Pour une renaissance africaine

De naissantes classes sociales

Nouvelle complexité qui a engendré des troubles et qui peut en engendrer d'encore plus graves par la suite, la société africaine, au tissu uniforme et serré, se fragmente : opposition entre villes et campagnes et, dans les villes, entre les naissantes classes sociales. La décolonisation a ses profiteurs, et ce vocable péjoratif est souvent mérité par ceux des membres de la nouvelle bourgeoisie africaine qui manient le vocabulaire le plus révolutionnaire et professent un orthodoxe marxisme. On essaie, avec raison, de donner mauvaise conscience au monde « nanti » en face de la misère du Tiers-Monde. Mais dans ce Tiers-Monde, comment ne pas stigmatiser les ministres à belles villas, qui, en quelques semaines d'un travail souvent peu effectif, gagnent plus qu'un paysan, son frère, pendant plusieurs années de sa vie, tout en se rassurant l'âme par de beaux propos sur l'austérité, tenus entre deux whiskies ! Certes, de plus en plus, de jeunes hauts-fonctionnaires réagissent et l'insolence d'un certain luxe n'aura qu'un temps. Malheureusement, dans cette classe quand même exploiteuse, les meilleurs ne voient trop souvent le bien de l'Afrique qu'à travers les lunettes européennes chaussées au Quartier Latin. Leur ignorance de la véritable Afrique, de ses qualités et de ses vertus est tragique, même, bien souvent, quand ils dissertent – très à l'Occidentale – de négritude et d'africanité.

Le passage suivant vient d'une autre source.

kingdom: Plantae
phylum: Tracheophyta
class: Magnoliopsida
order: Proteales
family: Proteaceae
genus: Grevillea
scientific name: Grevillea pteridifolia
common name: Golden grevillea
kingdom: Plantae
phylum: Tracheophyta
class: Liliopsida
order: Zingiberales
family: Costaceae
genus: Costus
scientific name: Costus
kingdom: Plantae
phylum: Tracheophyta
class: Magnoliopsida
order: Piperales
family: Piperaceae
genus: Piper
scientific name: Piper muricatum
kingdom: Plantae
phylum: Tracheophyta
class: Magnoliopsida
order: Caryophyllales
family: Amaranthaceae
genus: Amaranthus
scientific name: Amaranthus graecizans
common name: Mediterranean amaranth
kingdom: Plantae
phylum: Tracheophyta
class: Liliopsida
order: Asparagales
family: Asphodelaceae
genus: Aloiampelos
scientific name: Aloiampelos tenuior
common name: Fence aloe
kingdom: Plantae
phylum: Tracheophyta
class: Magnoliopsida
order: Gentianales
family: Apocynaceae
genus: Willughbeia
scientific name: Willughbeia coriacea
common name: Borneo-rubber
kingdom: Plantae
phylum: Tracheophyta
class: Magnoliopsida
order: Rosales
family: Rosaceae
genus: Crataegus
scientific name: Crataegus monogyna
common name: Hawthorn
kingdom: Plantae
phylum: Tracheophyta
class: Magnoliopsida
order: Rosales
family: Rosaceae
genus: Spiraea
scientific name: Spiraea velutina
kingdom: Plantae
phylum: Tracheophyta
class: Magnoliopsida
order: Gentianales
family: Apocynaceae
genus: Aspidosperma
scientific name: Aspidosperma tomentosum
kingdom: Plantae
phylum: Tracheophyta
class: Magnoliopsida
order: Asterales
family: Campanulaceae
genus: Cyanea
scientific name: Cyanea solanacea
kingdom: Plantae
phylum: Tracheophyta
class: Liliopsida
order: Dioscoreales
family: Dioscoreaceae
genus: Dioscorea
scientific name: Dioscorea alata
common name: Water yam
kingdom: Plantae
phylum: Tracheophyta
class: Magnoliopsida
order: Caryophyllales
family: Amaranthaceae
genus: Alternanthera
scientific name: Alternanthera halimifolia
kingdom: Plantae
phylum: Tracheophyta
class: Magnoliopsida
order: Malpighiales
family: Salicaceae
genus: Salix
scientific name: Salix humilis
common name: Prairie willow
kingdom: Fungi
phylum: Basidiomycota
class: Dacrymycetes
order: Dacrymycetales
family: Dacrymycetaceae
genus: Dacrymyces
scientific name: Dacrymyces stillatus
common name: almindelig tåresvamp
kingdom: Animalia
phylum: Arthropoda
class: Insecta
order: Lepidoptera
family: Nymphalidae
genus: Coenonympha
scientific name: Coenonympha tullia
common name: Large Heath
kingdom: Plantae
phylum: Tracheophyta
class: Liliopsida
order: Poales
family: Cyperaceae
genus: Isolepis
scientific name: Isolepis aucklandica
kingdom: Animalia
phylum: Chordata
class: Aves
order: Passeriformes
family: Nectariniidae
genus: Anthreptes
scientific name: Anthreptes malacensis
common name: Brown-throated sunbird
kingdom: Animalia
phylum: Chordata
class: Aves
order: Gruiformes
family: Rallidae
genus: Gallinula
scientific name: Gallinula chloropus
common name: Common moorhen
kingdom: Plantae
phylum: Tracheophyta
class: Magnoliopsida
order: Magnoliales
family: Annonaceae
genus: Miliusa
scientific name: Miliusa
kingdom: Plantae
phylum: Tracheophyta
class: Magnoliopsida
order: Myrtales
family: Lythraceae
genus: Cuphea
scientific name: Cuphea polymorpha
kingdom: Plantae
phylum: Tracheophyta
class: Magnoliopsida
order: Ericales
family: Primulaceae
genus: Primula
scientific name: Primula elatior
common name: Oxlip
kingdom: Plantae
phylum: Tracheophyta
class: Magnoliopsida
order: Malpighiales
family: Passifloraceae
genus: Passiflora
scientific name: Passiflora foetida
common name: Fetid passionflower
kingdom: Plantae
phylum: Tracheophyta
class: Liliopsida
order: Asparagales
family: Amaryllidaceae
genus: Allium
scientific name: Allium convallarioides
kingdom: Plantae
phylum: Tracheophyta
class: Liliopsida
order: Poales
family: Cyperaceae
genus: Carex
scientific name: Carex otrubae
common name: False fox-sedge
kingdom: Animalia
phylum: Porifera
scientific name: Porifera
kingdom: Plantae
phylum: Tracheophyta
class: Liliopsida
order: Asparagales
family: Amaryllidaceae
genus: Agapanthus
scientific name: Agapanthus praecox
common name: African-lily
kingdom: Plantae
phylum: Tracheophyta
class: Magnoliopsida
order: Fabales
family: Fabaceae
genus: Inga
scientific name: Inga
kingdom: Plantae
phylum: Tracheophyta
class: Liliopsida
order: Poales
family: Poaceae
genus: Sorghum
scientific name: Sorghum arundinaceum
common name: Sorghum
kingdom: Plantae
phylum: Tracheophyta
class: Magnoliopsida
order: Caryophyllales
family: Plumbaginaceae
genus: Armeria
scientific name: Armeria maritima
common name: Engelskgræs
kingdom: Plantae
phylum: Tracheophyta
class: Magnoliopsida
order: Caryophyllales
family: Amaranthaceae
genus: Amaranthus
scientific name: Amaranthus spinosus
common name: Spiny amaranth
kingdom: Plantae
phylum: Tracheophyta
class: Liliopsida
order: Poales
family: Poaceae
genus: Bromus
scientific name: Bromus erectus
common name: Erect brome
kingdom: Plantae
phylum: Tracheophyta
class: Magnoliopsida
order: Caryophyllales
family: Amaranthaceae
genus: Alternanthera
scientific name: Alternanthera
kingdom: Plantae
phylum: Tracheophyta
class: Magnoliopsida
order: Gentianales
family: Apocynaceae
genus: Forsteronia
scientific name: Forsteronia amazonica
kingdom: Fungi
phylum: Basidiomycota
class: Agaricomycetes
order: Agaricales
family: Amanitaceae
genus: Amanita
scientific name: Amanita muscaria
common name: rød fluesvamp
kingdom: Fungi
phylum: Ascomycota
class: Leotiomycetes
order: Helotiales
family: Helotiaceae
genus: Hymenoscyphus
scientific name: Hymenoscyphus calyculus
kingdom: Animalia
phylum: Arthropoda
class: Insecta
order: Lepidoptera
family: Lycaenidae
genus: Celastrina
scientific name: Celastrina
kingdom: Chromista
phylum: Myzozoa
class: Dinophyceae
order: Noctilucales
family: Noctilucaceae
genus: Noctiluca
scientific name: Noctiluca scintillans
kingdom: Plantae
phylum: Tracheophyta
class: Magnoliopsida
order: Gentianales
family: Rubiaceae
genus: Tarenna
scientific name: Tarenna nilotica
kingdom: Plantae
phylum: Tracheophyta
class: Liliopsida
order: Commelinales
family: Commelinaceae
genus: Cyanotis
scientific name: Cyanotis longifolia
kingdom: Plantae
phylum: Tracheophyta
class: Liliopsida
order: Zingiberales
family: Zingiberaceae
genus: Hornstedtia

Mais voici le plus douloureux de notre Afrique : les faubourgs. A quoi bon décrire leurs promiscuités, avec leurs dégradations et ce milieu de la sursexualisation où les enfants n'attendent même pas la puberté pour jouer leur rôle ! Rappelons seulement que sur cent mille habitants des faubourgs de Brazzaville, il n'en est même pas six mille à vivre d'un métier avouable. Masses misérables ayant perdu leur éthique tribale sans accéder à une morale.

Les campagnes que désertent les jeunes, souffrent aussi du choc de l'Occident. Leur âme est blessée. Les Traditions du Terroir s'effritent, mais en survivent, comme des proliférations cancéreuses des superstitions et des sorcelleries. Les buildings des villes se profilent à l'horizon des rêves, comme des mirages, entraînant le dégoût d'une vie quotidienne moins malheureuse pourtant, bien souvent, que celle de villes.